Souvent accusée d’apostasie par ses critiques, un crime passible de la peine de mort, Mariem déclare pour sa part être profondément croyante. « Mon islam est en moi, je n’ai pas besoin de le montrer », explique-t-elle cependant.
Critique des excès « du discours ultra-laïque français », l’écrivaine estime que l’islam est soluble dans les démocraties laïques et se positionne contre l’interdiction du voile dans l’espace public ; des propos qui ne trouvent pas toujours leur écho dans l’Hexagone. « On est coincés, pas entendus chez nous, pas entendus en Europe. On est le traître pour tout le monde », lance-t-elle avec amertume.
Née de mère française et de père mauritanien, Mariem se revendique femme africaine, musulmane, arabo-berbère et européenne. C’est par l’écriture qu’elle parvient à concilier ses identités multiples, « à sortir la tête de l’eau » comme elle le dit.
Après une enfance difficile, marquée par l’absence de son père et par un viol, Mariem a perdu la parole pendant quelque temps. « Je devais avoir huit ans, mes souvenirs conscients de l’écriture viennent de là », se souvient l’auteure francophone.

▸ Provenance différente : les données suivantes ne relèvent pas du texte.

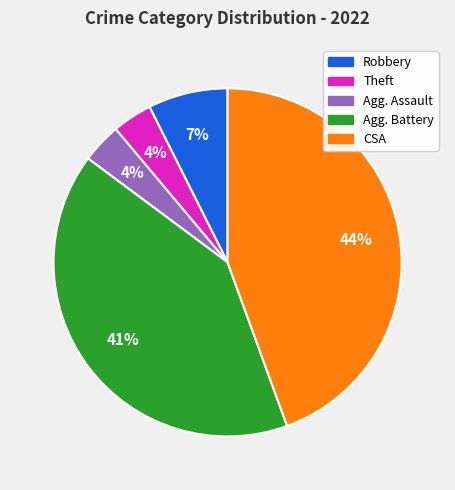

To the nearest percent, what is the average slice percentage?

20%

Chroniqueuse dans un hebdomadaire mauritanien depuis 1995, elle a tenu un blogue de poésie anonyme pendant plusieurs années avant de publier son premier recueil de poésie, Mille et un Je, en 2014. Elle travaille actuellement sur son premier roman, une autofiction loin du militantisme, qui raconte l’histoire d’une femme atteinte d’une maladie dégénérative et de son cheminement vers la mort. Une façon pour elle de se réconcilier avec un passé compliqué et un présent toujours aussi mouvementé. « Mariem, c’est compliqué, c’est très compliqué », conclut-elle avec un sourire amusé.